• [Extrait à lire]:
Selon l’article 1315, devenu 1353, du code civil, celui qui réclame l’exécution d’une obligation doit la prouver et, réciproquement, celui qui se prétend libéré doit justifier le paiement ou le fait qui a produit l’extinction de son obligation.

En l’occurrence, les juges ont considéré qu’un Consultant rapportait la preuve de l’existence d’une relation contractuelle avec la société Tills, qui avait fait appel à ses services, en sa qualité de consultant professionnel, dans le cadre d’une convention d’assistance et de paramétrage conclue avec la société Statim, pour l’exécution de contrats passés avec des sociétés clientes.

Toutefois et c’est là ou l’absence d’écrit est risqué : le consultant n’a fournit aucun justificatif du statut sous lequel il prétend avoir réalisé la mission litigieuse et n’a donné à ce sujet, aucune explication.

En outre, comme le tribunal l’a exactement retenu, il ne rapporte pas la preuve des conditions financières de sa collaboration, faute de produire un contrat formalisé par écrit et en l’absence de toute facture émise en sa qualité de prestataire de service.

Les rapports d’activité rédigés pour le compte de la société Statim, avec indication des jours travaillés par mois, ainsi que les décomptes qu’il verse aux débats n’ont eux-mêmes aucun caractère probant, dès lors qu’ils ont été établis unilatéralement par l’intéressé.

Dans ces conditions, le consutant ne rapporte pas la preuve d’une créance certaine, liquide et exigible.

Résumé de l’affaire : M. [E] [S] a assigné en référé la SA Tills et la SARL Statim pour obtenir le paiement de 52.500 € pour des prestations de consultant fonctionnel. Le juge des référés a ordonné un sursis à statuer, puis a rejeté les demandes de M. [S] en raison de l’absence de preuves de son statut professionnel. M. [S] a ensuite assigné à nouveau les mêmes sociétés, mais le tribunal a déclaré ses demandes irrecevables contre Statim et s’est déclaré incompétent pour Tills. En mars 2022, le tribunal judiciaire de Paris a débouté M. [S] de toutes ses demandes et l’a condamné aux dépens. M. [S] a fait appel, demandant la condamnation de Tills à lui verser 52.500 € et des dommages-intérêts. Tills a demandé la confirmation du jugement, arguant que M. [S] n’avait pas prouvé l’existence d’une relation contractuelle. La cour a déclaré les demandes de M. [S] recevables, a confirmé le jugement et a condamné M. [S] aux dépens de l’appel.

REPUBLIQUE FRANÇAISE
AU NOM DU PEUPLE FRANÇAIS

13 septembre 2024
Cour d’appel de Paris
RG
22/07837
Copies exécutoires RÉPUBLIQUE FRANÇAISE

délivrées aux parties le : AU NOM DU PEUPLE FRANÇAIS

COUR D’APPEL DE PARIS

Pôle 5 – Chambre 11

ARRET DU 13 SEPTEMBRE 2024

(n° , 6 pages)

Numéro d’inscription au répertoire général : N° RG 22/07837 – N° Portalis 35L7-V-B7G-CFVXL

Décision déférée à la Cour : Jugement du 15 Mars 2022 -Tribunal de Grande Instance de PARIS – RG n° 518 215 89

APPELANT

Monsieur [E] [S]

[Adresse 2]

[Localité 5]

né le [Date naissance 1] 1966 à [Localité 6] (99)

• [Marche à suivre]: Dans l'extrait à lire, relevez tous les qualificatifs appliqués à la créance dont le consultant ne rapporte pas la preuve.

• [Liste des données]:

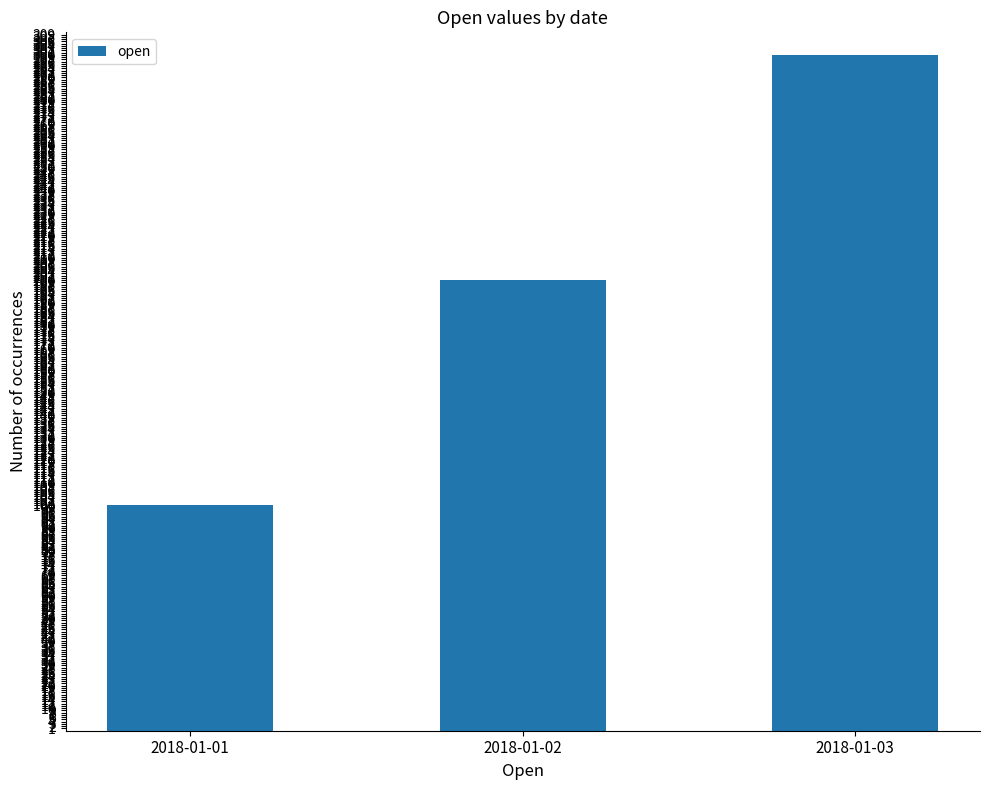

Reading left to right, what are all the values shown in this chart?

2018-01-01=100	2018-01-02=200	2018-01-03=300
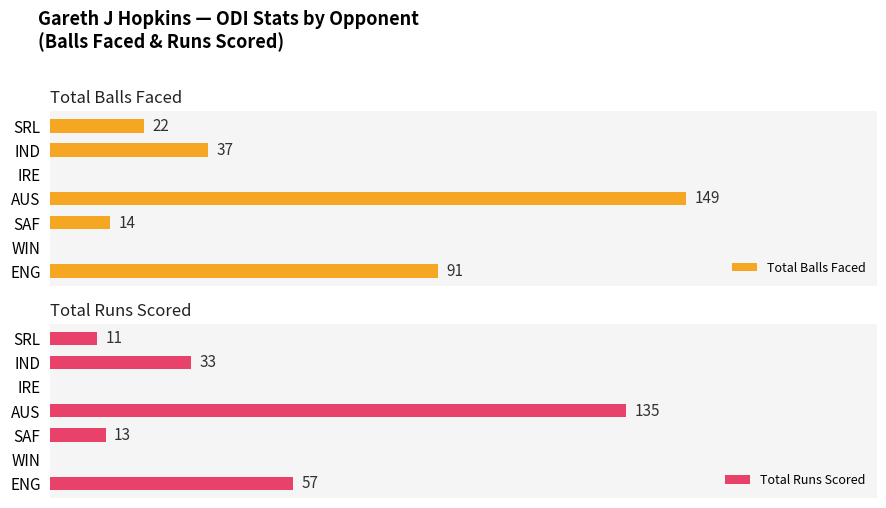

Read the Total Runs Scored value at AUS.

135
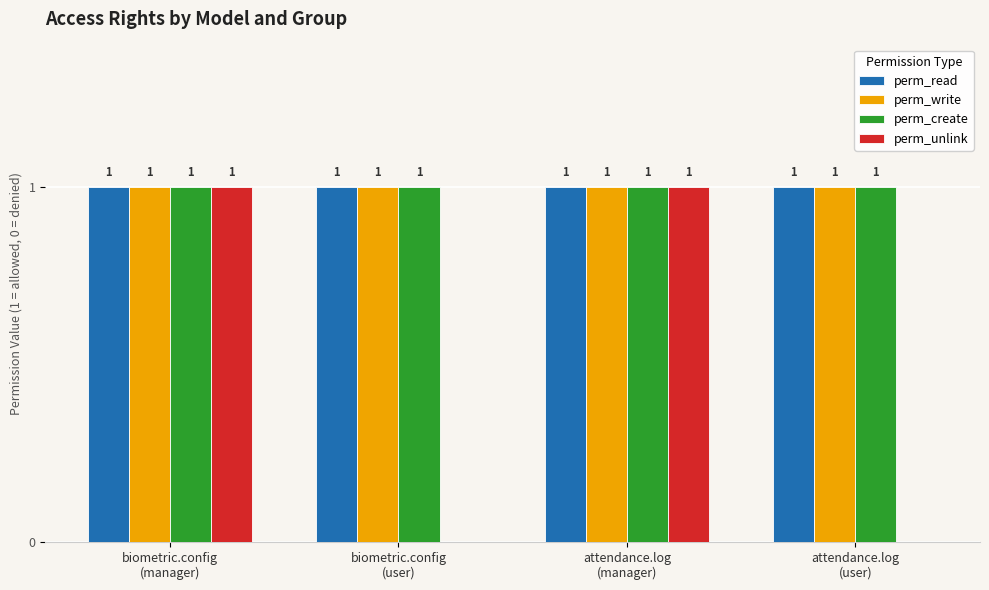

Reading right to left, what are all the values shown in this chart?

perm_read: 1	1	1	1
perm_write: 1	1	1	1
perm_create: 1	1	1	1
perm_unlink: 0	1	0	1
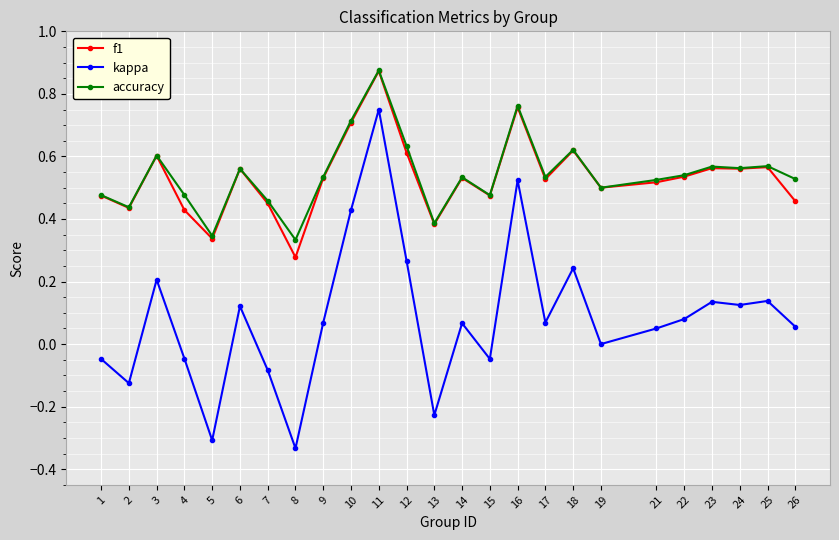

How many distinct data groups are displayed?

3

• [Réponse proposée]: certaine, liquide, exigible